Cisco UCS Manager manages and configures the syslog collectors for a Cisco UCS domain and deploys the configuration to the fabric interconnect or fabric interconnects. This configuration affects all syslog entries generated in a Cisco UCS domain by Cisco NX-OS or by Cisco UCS Manager.
You can configure Cisco UCS Manager to do one or more of the following with the syslog and syslog entries:
Display the syslog entries in the console or on the monitor
Store the syslog entries in a file
Forward the syslog entries to up to three external log collectors where the syslog for the Cisco UCS domain is stored
Each syslog entry generated by a Cisco UCS component is formatted
as follows:
Year month date hh:mm:ss hostname %facility-severity-MNEMONIC description
For example: 2007 Nov 1 14:07:58 excal-113 %MODULE-5-MOD_OK: Module
1 is online
Syslog Entry Severities
A syslog entry is assigned a Cisco UCS severity by Cisco UCS Manager. The following table shows how the Cisco UCS severities map to the syslog severities.

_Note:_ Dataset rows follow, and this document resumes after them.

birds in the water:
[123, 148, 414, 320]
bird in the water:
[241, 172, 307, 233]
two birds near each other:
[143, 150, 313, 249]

Table 3 Syslog Entry Severities in Cisco UCS
Cisco UCS Severity
Syslog Severity
CRIT
CRIT
MAJOR
ERR
MINOR
WARNING
WARNING
NOTICE
INFO
INFO
Syslog Entry Parameters
The following table describes the information
contained in each syslog entry.
Table 4 Syslog Message Content
Name
Description
Facility
Logging facility that generated and sent the syslog entry. The facilities are broad categories that are represented by integers. These sources can be one of the following standard Linux facilities:
local0
local1
local2
local3
local4
local5
local6
local7
Severity
Severity of the event, alert, or issue that caused the syslog entry to be generated. The severity can be one of the following:
emergencies
critical
alerts
errors
warnings
information
notifications
debugging
Hostname
Hostname included in the syslog entry that depends upon the component where the entry originated, as follows:
The fabric interconnect, Cisco UCS Manager,
or the hostname of the Cisco UCS domain
For all other components, the hostname associated with the virtual interface (VIF)
Timestamp
Date and time when the syslog entry was generated.
Message
Description of the event, alert, or issue that caused the syslog entry to be generated.
Syslog Services
The following Cisco UCS components use the Cisco NX-OS syslog services to generate syslog entries for system information and alerts:
I/O module—All syslog entries are sent by syslogd to the fabric interconnect to which it is connected.
CIMC—All syslog entries are sent to the primary fabric interconnect in a cluster configuration.
Adapter—All syslog entries are sent by NIC-Tools/Syslog to both fabric interconnects.
Cisco UCS Manager—Self-generated syslog entries are logged according to the syslog configuration.